We note that the behavior of diffraction patterns (positions of the diffraction spots) agrees well with Eqs. 5 and 6, as can be seen in Fig. 6. Our derivation of the relevant equations [Eqs. (4)–(6)] is based on energy- and momentum conservation only, using the Floquet theorem. However, solving Eq. (17) of the related, previous work by Jetty et al. [14] to obtain the vertical position of the spots on a screen as a function of the horizontal position, we find that the latter exactly matches the dependence of our Eqs. (5) and (6) in the limit of the slit height (see Ref. [14]) approaching to zero. It is interesting and somewhat unexpected that, even if their work [14] and our experiment investigate off-plane diffraction in the context of very different diffraction regimes, the predictions and the data are similar and are in good agreement. Jetty et al.’s experiment was clearly governed by the Raman-Nath regime in contrast to ours governed by the intermediate regime, where RCWA is necessary.

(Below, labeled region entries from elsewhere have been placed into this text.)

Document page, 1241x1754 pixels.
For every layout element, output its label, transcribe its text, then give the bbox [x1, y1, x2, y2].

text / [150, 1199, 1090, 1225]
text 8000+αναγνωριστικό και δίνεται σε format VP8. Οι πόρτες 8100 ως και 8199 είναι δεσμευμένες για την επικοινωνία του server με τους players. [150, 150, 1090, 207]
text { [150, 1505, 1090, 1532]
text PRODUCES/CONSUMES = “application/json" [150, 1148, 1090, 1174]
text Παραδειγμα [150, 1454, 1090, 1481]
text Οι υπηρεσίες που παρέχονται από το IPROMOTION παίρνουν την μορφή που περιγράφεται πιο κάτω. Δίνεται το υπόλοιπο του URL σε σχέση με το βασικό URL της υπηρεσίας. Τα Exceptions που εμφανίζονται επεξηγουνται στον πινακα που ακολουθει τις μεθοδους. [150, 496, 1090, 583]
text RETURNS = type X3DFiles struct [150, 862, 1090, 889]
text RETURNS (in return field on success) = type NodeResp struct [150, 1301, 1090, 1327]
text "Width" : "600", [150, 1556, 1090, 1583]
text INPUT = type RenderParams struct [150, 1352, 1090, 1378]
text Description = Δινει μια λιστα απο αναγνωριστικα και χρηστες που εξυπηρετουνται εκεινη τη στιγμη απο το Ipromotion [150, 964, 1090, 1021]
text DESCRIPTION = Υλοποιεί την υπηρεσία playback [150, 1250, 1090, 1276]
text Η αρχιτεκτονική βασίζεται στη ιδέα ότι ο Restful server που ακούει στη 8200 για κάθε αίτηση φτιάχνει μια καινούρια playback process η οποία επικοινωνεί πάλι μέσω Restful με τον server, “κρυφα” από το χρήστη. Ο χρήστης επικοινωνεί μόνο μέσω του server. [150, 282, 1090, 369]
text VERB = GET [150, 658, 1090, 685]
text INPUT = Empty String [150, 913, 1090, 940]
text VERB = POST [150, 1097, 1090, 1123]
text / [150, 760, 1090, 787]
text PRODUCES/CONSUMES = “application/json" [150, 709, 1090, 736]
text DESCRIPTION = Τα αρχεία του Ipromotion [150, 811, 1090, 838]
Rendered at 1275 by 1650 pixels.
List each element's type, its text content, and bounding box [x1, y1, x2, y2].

It would be interesting to see if off-plane diffraction also occurs for massive particles, unlike photons. Considering experimental test of off-plane diffraction also for massive quantum objects like, for instance, neutrons, let us estimate the deviation from in-plane diffraction for the case of slow neutrons of de Broglie wavelength \(\lambda _N=5\) nm and grating spacing of \(\varLambda =500\) nm. The sample-detector distance L is typically in the range of a couple of meters, say. The angular dependence curve of a grating with \(d=30~\upmu\)m at \(\zeta \approx 70^{\circ }\) shows an angular width (region around the diffraction maximum with acceptable intensity) of about \(0.6^{\circ }\) (see, for instance, [23]). Employing Eq. (6), vertical shifts of the diffracted beams in the range of some 100 \(\upmu\)m are expected, which can be detected with available neutron instrumentation and detector resolution.

5 Summary

We have performed light optical diffraction experiments with a nanoparticle-polymer composite plane-wave grating. The angular dependence of the diffraction spots’ positions at several angles of oblique incidence was fitted to the theoretical prediction derived from energy and momentum conservation and the proper boundary conditions, only. A comparison to a previous published study by Jetty et al. [14], based on the Fresnel–Kirchhoff diffraction formula, yields perfect accordance in some special case. The latter is somewhat surprising, since we also demonstrate here that it is beyond the Fresnel–Kirchhoff approximation [15] or approximations such as the Raman-Nath transmittance theory [5, 6] to account for the angular dependence of the diffraction efficiency in a satisfying manner. In contrast, angular dependences of the diffraction efficiency calculated from measured intensities can be explained successfully using the RCWA [18].

Finally, we have given an estimation for the size of the effect for neutrons, which suggests that a test of the phenomenon for matter waves is feasible with present-day technology.